There are no traditional characters, but somehow you become the character because the book constantly turns your attention inward. Every chapter made me more aware of how I perceive things around me.

By the end, I felt like I had gone through an experience instead of simply reading a theory.
4 reviews
May 13, 2026
I loved how ambitious this book is.

Most books about consciousness either stay overly scientific or drift completely into abstract philosophy. This somehow manages to sit directly between those worlds.

The author’s theory about neurons and projected feeling sounds strange at first, but he develops it slowly enough that it starts feeling weirdly intuitive.

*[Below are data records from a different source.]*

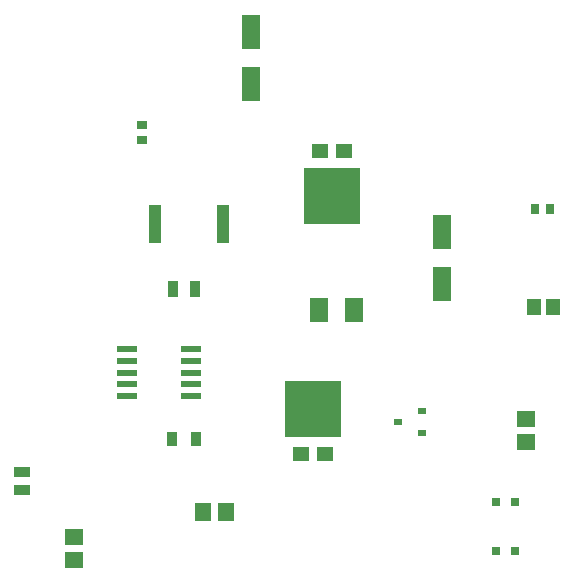
<source format=gtp>
G04*
G04 #@! TF.GenerationSoftware,Altium Limited,Altium Designer,24.9.1 (31)*
G04*
G04 Layer_Color=8421504*
%FSLAX44Y44*%
%MOMM*%
G71*
G04*
G04 #@! TF.SameCoordinates,064BEE1E-2FB1-430C-AF41-A2A5F34B4FD9*
G04*
G04*
G04 #@! TF.FilePolarity,Positive*
G04*
G01*
G75*
%ADD16R,0.9500X1.4000*%
%ADD17R,1.8000X0.6000*%
%ADD18R,1.4000X1.2700*%
%ADD19R,4.8000X4.7200*%
%ADD20R,1.1578X1.3621*%
%ADD21R,0.9000X1.3000*%
%ADD22R,1.5562X1.3549*%
%ADD23R,0.7581X0.8121*%
%ADD24R,0.7000X0.6000*%
%ADD25R,0.8121X0.7581*%
%ADD26R,1.6000X3.0000*%
%ADD27R,1.1046X3.3062*%
%ADD28R,1.5549X2.1062*%
%ADD29R,1.3500X0.9500*%
%ADD30R,1.5500X1.3500*%
%ADD31R,0.8000X0.8000*%
%ADD32R,1.3549X1.5562*%
D16*
X180700Y257810D02*
D03*
X162200D02*
D03*
D17*
X123800Y206690D02*
D03*
Y196690D02*
D03*
Y186690D02*
D03*
Y176690D02*
D03*
Y166690D02*
D03*
X177800Y206690D02*
D03*
Y196690D02*
D03*
Y186690D02*
D03*
Y176690D02*
D03*
Y166690D02*
D03*
D18*
X307580Y374360D02*
D03*
X286780D02*
D03*
X270510Y118110D02*
D03*
X291310D02*
D03*
D19*
X297180Y336310D02*
D03*
X280910Y156160D02*
D03*
D20*
X467978Y242570D02*
D03*
X484522D02*
D03*
D21*
X161290Y130810D02*
D03*
X182290D02*
D03*
D22*
X461010Y147783D02*
D03*
Y128270D02*
D03*
D23*
X468710Y325120D02*
D03*
X481250D02*
D03*
D24*
X353060Y144780D02*
D03*
X373060Y135280D02*
D03*
Y154280D02*
D03*
D25*
X135890Y383620D02*
D03*
Y396160D02*
D03*
D26*
X228600Y431390D02*
D03*
Y475390D02*
D03*
X389890Y306070D02*
D03*
Y262070D02*
D03*
D27*
X204470Y312420D02*
D03*
X147454D02*
D03*
D28*
X315746Y240030D02*
D03*
X286234D02*
D03*
D29*
X34290Y87750D02*
D03*
Y102750D02*
D03*
D30*
X78740Y47440D02*
D03*
Y27940D02*
D03*
D31*
X451610Y77470D02*
D03*
X435610D02*
D03*
X452120Y35560D02*
D03*
X436120D02*
D03*
D32*
X187497Y68580D02*
D03*
X207010D02*
D03*
M02*

</source>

This is the kind of book that changes how you observe everyday reality.
5 reviews
April 1, 2026
There’s a lot to respect here, especially in the scope of the ideas. The groundwork is thorough, sometimes to a fault. Certain sections felt dense, and we occasionally wished for a clearer throughline connecting some of the more detailed explanations. Still, the central concept, how the mind constructs reality, kept us engaged.
Profile Image for Jacob Hughes.
5 reviews
April 1, 2026
The ambition is undeniable. The book covers a wide range of concepts, from cellular behavior to consciousness, and while that breadth is impressive, it can feel uneven at times. Some chapters flow seamlessly, while others read more like standalone explorations. Even so, the overall experience is rewarding.
5 reviews
April 1, 2026
This felt like sitting with someone who has spent a lifetime thinking about one question and finally decided to share everything. The tone is reflective, almost intimate, even when the ideas become abstract. The sections on memory and “memdata” sparked one of our longest conversations, we found ourselves comparing it to how we personally recall moments.
Profile Image for Maxime Laurent.
6 reviews
April 7, 2026
We expected philosophy. What we didn’t expect was how experiential it would feel. Certain passages don’t just explain ideas, they seem to simulate them. By the time we reached the chapters on personal reality, several of us admitted we had to pause just to process what we were sensing internally. That kind of engagement is rare.
Profile Image for Daniel Harcourt.
11 reviews9 followers
April 7, 2026
There’s something quietly ambitious about this book. It doesn’t try to impress with complexity, it just keeps building, layer by layer, until you realize how far you’ve traveled. The comparisons to virtual reality and internal perception made the abstract feel surprisingly tangible. By the end, it felt less like reading and more like completing a mental journey.
Profile Image for Henry Novak.
5 reviews
April 7, 2026
We kept returning to one idea: this book doesn’t tell you what to think—it shows you how your thinking might be happening. That shift made all the difference. The author’s willingness to present it as speculative actually made it more compelling, not less. It gave us space to explore the ideas without resistance.